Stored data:

▬▬▬▬▬▬

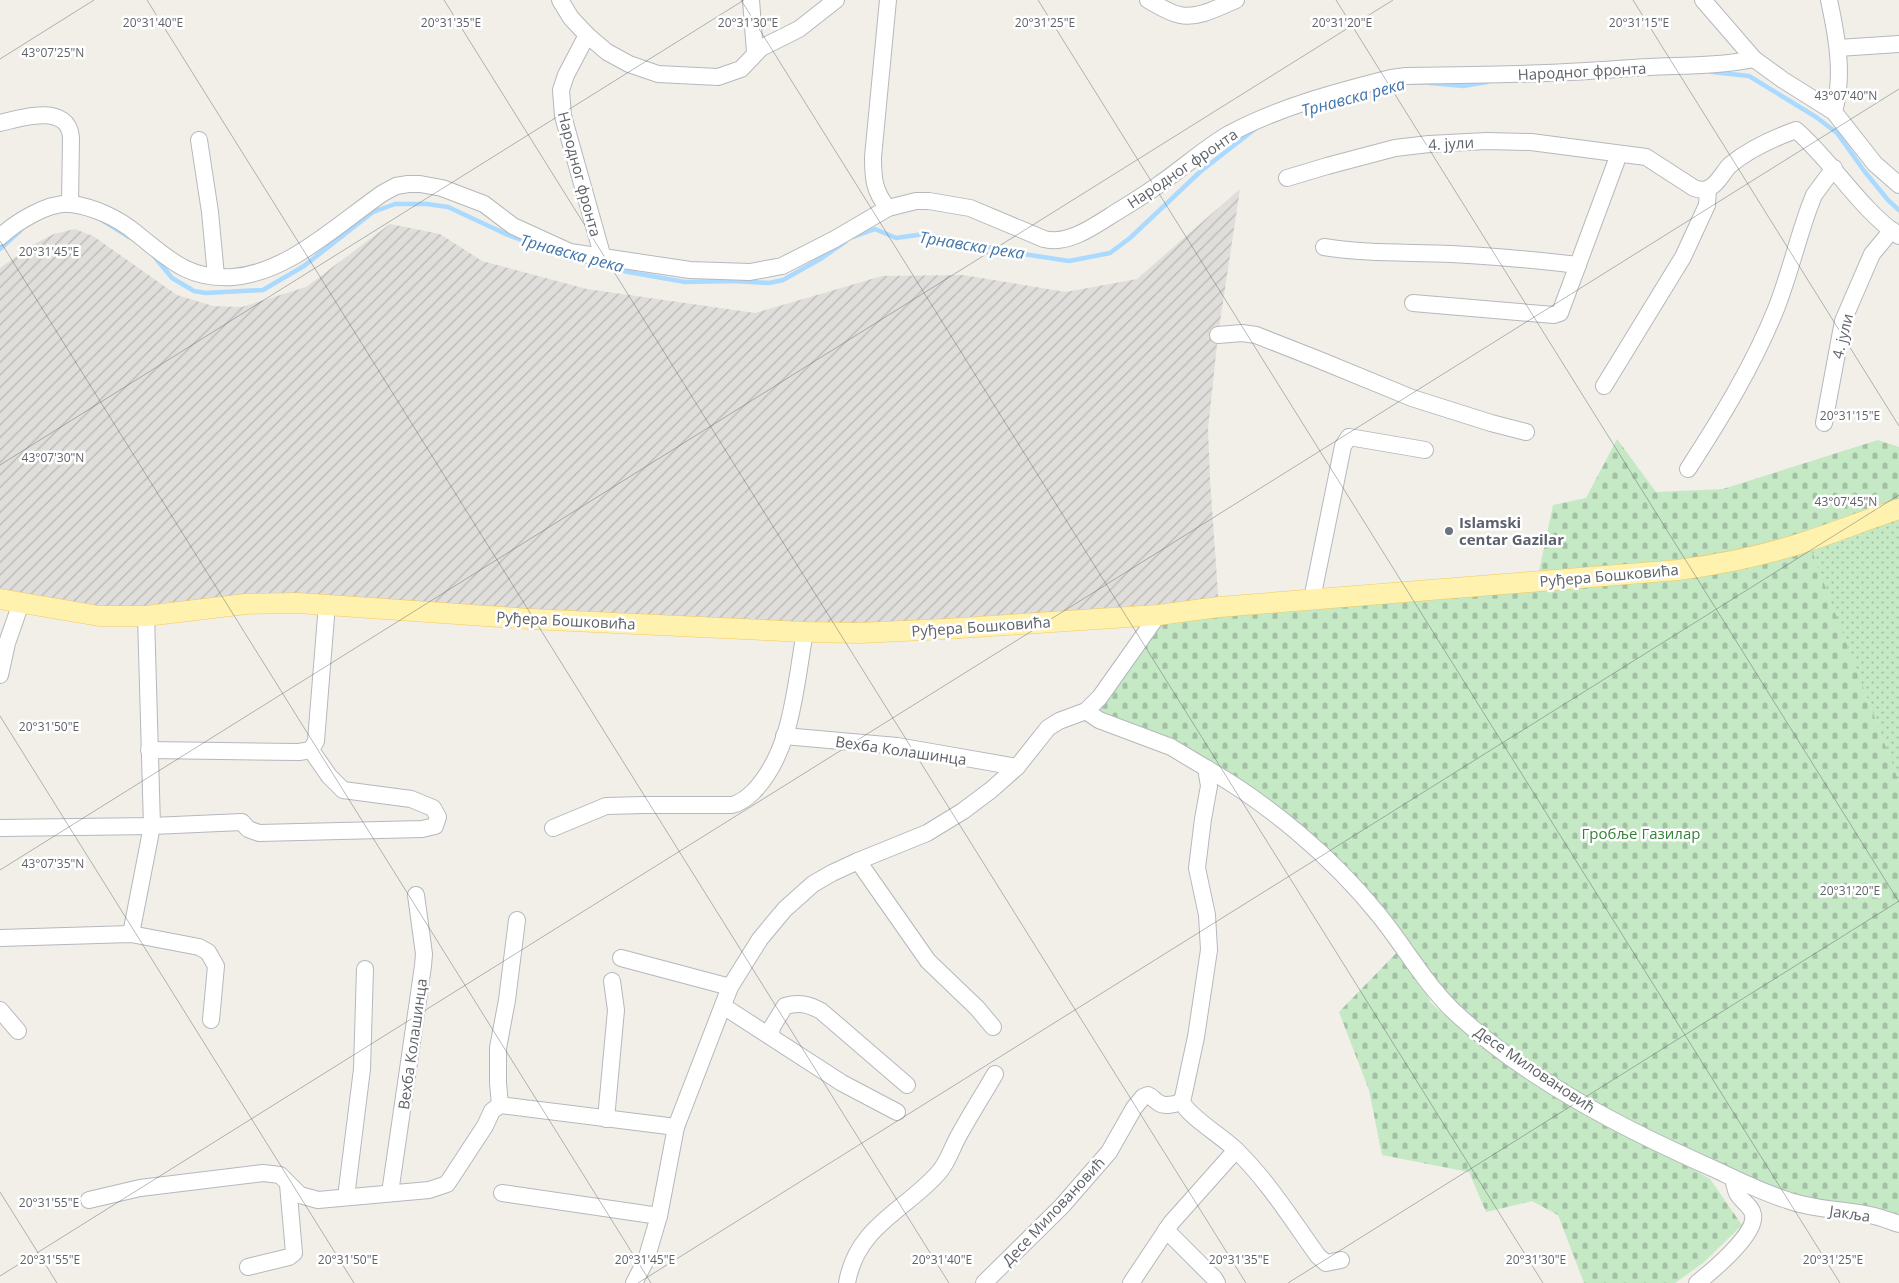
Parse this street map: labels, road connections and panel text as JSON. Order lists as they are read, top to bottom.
{
  "streets": {
    "main road": ["Руђера Бошковића"],
    "street": [
      "Народног фронта",
      "4. јули",
      "Вехба Колашинца",
      "Десе Миловановић",
      "Јакља"
    ]
  },
  "crossings": [
    ["Десе Миловановић", "Јакља"]
  ],
  "water": ["Трнавска река"],
  "parks": ["Гробље Газилар"],
  "places": ["Islamski centar Gazilar"],
  "coordinates": [
    "20°31'25\"E",
    "20°31'40\"E",
    "20°31'35\"E",
    "20°31'30\"E",
    "20°31'20\"E",
    "20°31'15\"E",
    "43°07'25\"N",
    "43°07'40\"N",
    "20°31'45\"E",
    "43°07'30\"N",
    "43°07'45\"N",
    "20°31'50\"E",
    "43°07'35\"N",
    "20°31'55\"E"
  ]
}
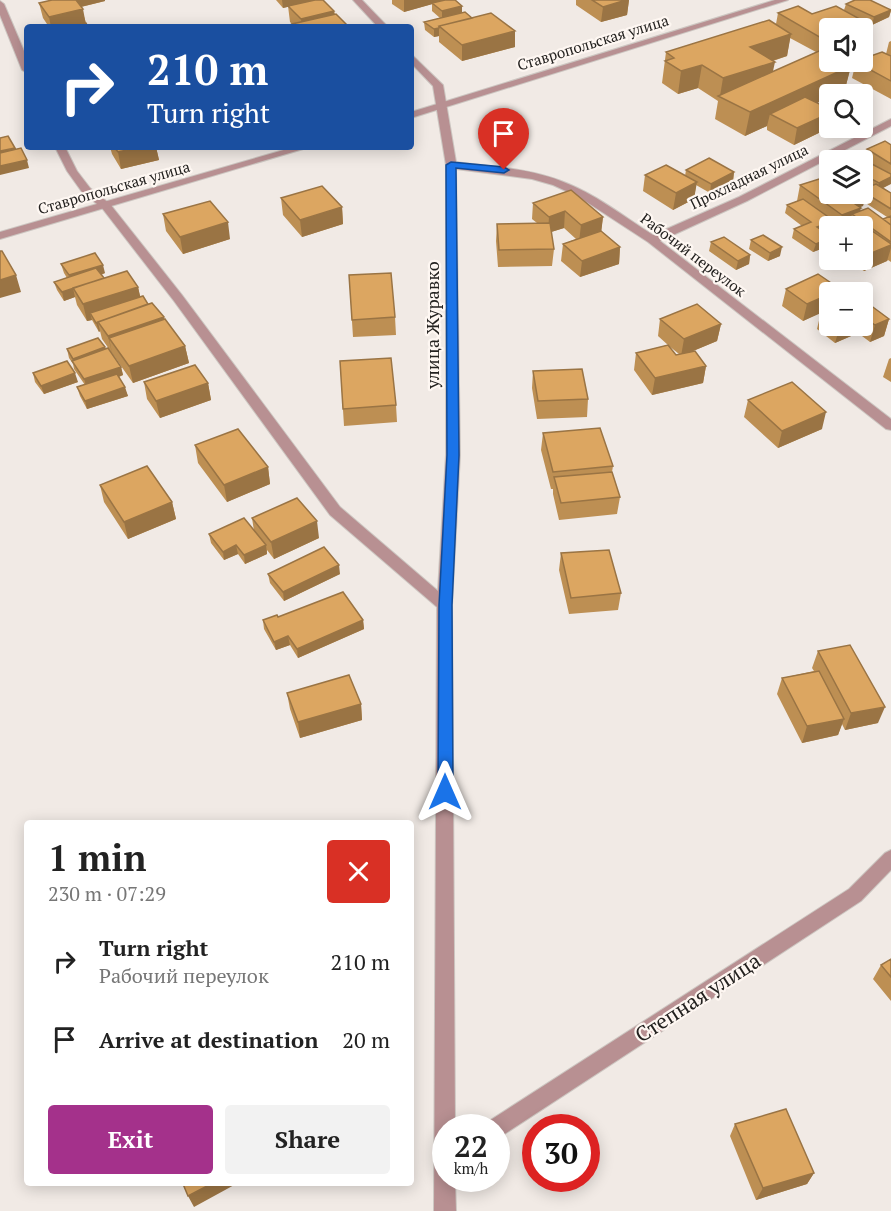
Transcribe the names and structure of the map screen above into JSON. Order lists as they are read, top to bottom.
{
  "streets": {
    "street": [
      "Ставропольская улица",
      "Прохладная улица",
      "Рабочий переулок",
      "улица Журавко",
      "Степная улица"
    ]
  },
  "crossings": [
    ["Ставропольская улица", "улица Журавко"],
    ["Прохладная улица", "Рабочий переулок"],
    ["Рабочий переулок", "улица Журавко"]
  ],
  "page": {
    "map_buttons": ["+", "−"],
    "turn": ["210 m", "Turn right"],
    "heading": ["1 min", "230 m · 07:29"],
    "list": [
      {
        "name": "Turn right",
        "note": "Рабочий переулок",
        "value": "210 m"
      },
      {
        "name": "Arrive at destination",
        "value": "20 m"
      }
    ],
    "buttons": ["Exit", "Share"],
    "speed": "22 km/h",
    "limit": "30"
  }
}
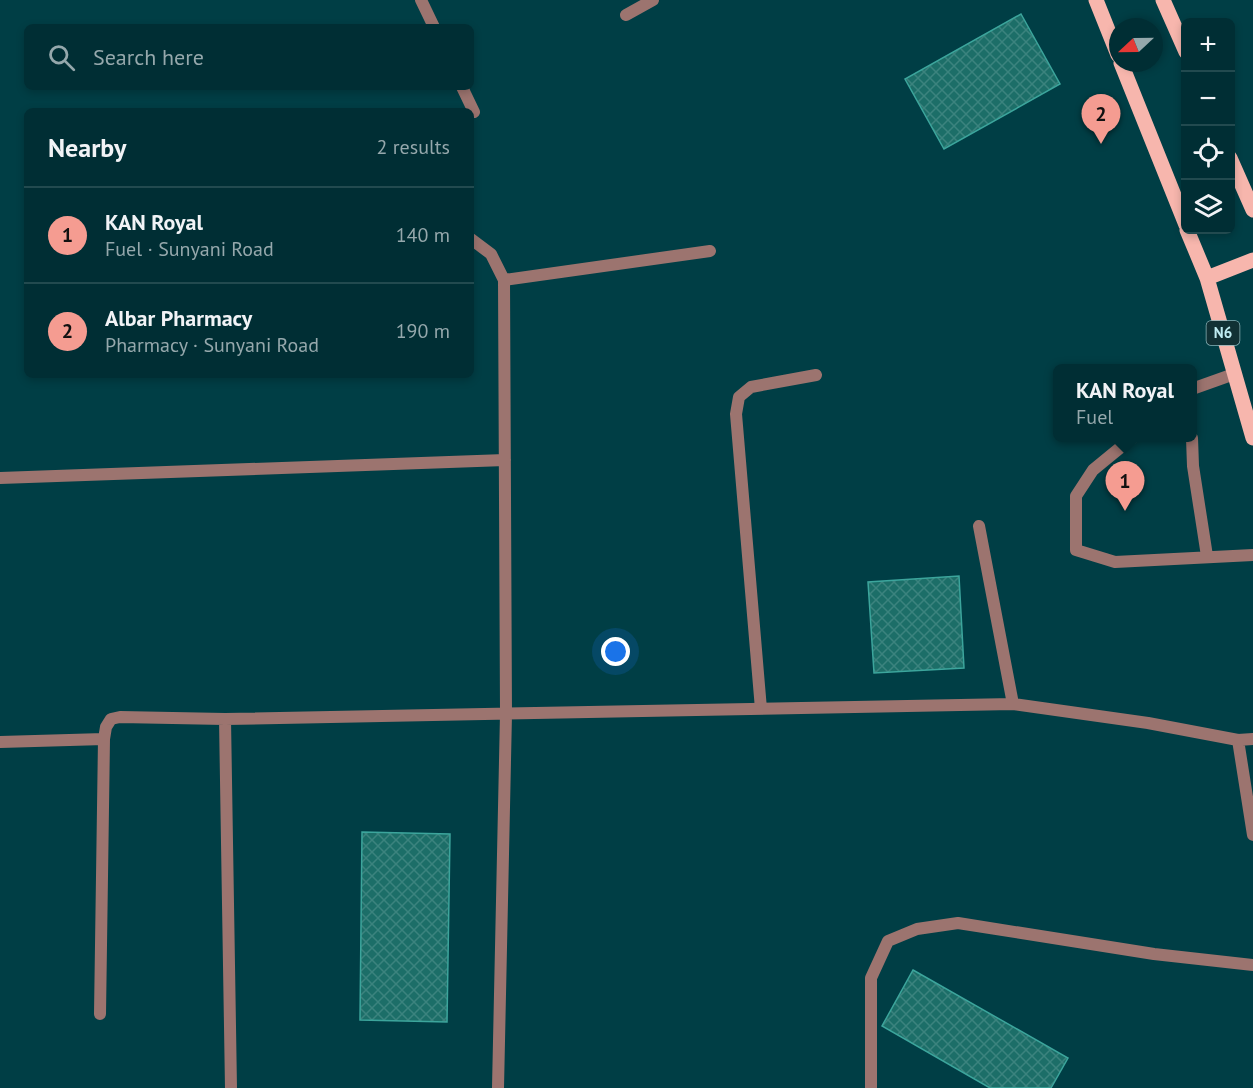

▬▬▬▬▬▬

Omit the pictures. Write out exactly the lines from the one containing "Transcribe the names" through the last line of the entries, both of them included.

Transcribe the names and structure of the map screen above into JSON. Order lists as they are read, top to bottom.
{
  "streets": {
    "street": [
      "Ставропольская улица",
      "Прохладная улица",
      "Рабочий переулок",
      "улица Журавко",
      "Степная улица"
    ]
  },
  "crossings": [
    ["Ставропольская улица", "улица Журавко"],
    ["Прохладная улица", "Рабочий переулок"],
    ["Рабочий переулок", "улица Журавко"]
  ],
  "page": {
    "map_buttons": ["+", "−"],
    "turn": ["210 m", "Turn right"],
    "heading": ["1 min", "230 m · 07:29"],
    "list": [
      {
        "name": "Turn right",
        "note": "Рабочий переулок",
        "value": "210 m"
      },
      {
        "name": "Arrive at destination",
        "value": "20 m"
      }
    ],
    "buttons": ["Exit", "Share"],
    "speed": "22 km/h",
    "limit": "30"
  }
}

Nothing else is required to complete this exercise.